▸ **EXERCISE DIRECTIONS**:
Copy the lines below exactly, starting with the first and finishing with the one holding "position:absolute; left:52px; bottom:0;"; do not copy the pictures.

▸ **AVAILABLE DATA**:
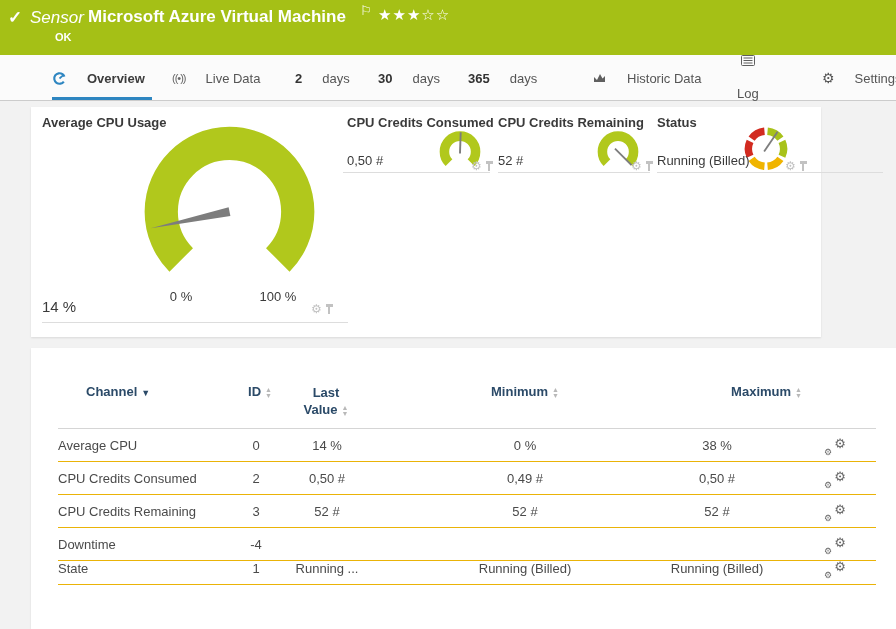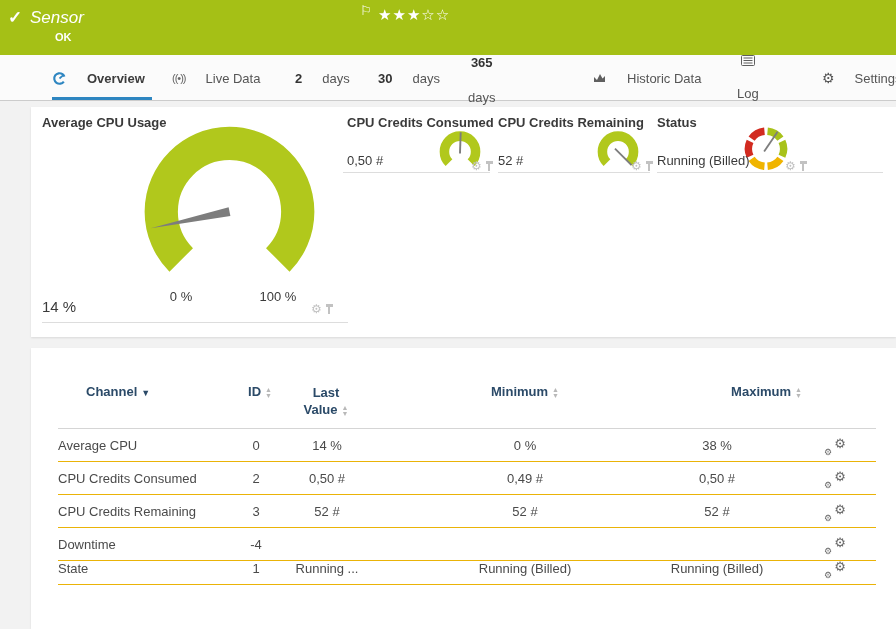--- a/index.html
+++ b/index.html
@@ -16,27 +16,27 @@
   .topbar .ok { position:absolute; left:55px; top:31px; font-size:11px; font-weight:bold; }
 
   
   .tabbar { position:absolute; left:0; top:55px; width:896px; height:46px; background:#fbfbfb; border-bottom:1px solid #cccccc; }
   .tab { position:absolute; top:0; height:46px; display:flex; align-items:center; gap:20px; font-size:13px; color:#555; cursor:default; }
   .tab .num { font-weight:bold; color:#333; }
   .tab-overview { left:52px; font-weight:bold; color:#3c3c3c; }
   .tab-underline { position:absolute; left:52px; bottom:0; width:100px; height:3px; background:#2e86c1; }
   .tab-live { left:172px; }
   .tab-live .live-glyph { font-size:11px; color:#666; letter-spacing:-1px; }
-  .tab-d2 { left:295px; } .tab-d30 { left:378px; } .tab-d365 { left:468px;flex-direction:column; }
+  .tab-d2 { left:295px; } .tab-d30 { left:378px; } .tab-d365 { left:468px; }
   .tab-historic { left:592px; } .tab-log { left:737px;flex-direction:column; } .tab-settings { left:822px; }
   .gear-glyph { font-size:14px; color:#555; }
 
   
   .card { position:absolute; background:#fff; box-shadow:0 1px 2px rgba(0,0,0,0.10); }
-  .card1 { left:31px; top:107px; width:865px; height:230px; }
+  .card1 { left:31px; top:107px; width:790px; height:230px; }
   .card2 { left:31px; top:348px; width:865px; height:281px; }
 
   .tile-title { position:absolute; font-size:13px; font-weight:bold; color:#3a3a3a; }
   .tile-value { position:absolute; font-size:13px; color:#3a3a3a; }
   .tile-line { position:absolute; height:1px; background:#dddddd; }
   .tile-icons { position:absolute; display:flex; align-items:flex-end; gap:3px; color:#c2c2c2; }
   .tile-icons .gear { font-size:12px; line-height:12px; color:#c2c2c2; }
   .pin { display:inline-block; position:relative; width:9px; height:11px; }
   .pin::before { content:""; position:absolute; left:1px; top:0; width:7px; height:3px; background:#c2c2c2; }
   .pin::after { content:""; position:absolute; left:3.5px; top:3px; width:2px; height:7px; background:#c2c2c2; }
@@ -64,20 +64,21 @@
   svg { display:block; }
 </style>
 </head>
 <body>
 
 <div class="page">
 
   <div class="topbar">
     <span class="check">✓</span>
     <span class="kind">Sensor</span>
+    <span class="title">Microsoft Azure Virtual Machine</span>
     <span class="flag">⚐</span>
     <span class="stars">★★★☆☆</span>
     <span class="ok">OK</span>
   </div>
 
   <div class="tabbar">
     <div class="tab tab-overview">
       <svg width="15" height="15" viewBox="0 0 16 16">
         <circle cx="8" cy="8" r="5.6" fill="none" stroke="#2e86c1" stroke-width="2.3" stroke-dasharray="29 7" transform="rotate(35 8 8)"></circle>
         <path d="M8 8 L12 4.4" stroke="#2e86c1" stroke-width="1.8" fill="none"></path>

▸ **TASK RESPONSE**:
--- a/index.html
+++ b/index.html
@@ -16,27 +16,27 @@
   .topbar .ok { position:absolute; left:55px; top:31px; font-size:11px; font-weight:bold; }
 
   
   .tabbar { position:absolute; left:0; top:55px; width:896px; height:46px; background:#fbfbfb; border-bottom:1px solid #cccccc; }
   .tab { position:absolute; top:0; height:46px; display:flex; align-items:center; gap:20px; font-size:13px; color:#555; cursor:default; }
   .tab .num { font-weight:bold; color:#333; }
   .tab-overview { left:52px; font-weight:bold; color:#3c3c3c; }
   .tab-underline { position:absolute; left:52px; bottom:0; width:100px; height:3px; background:#2e86c1; }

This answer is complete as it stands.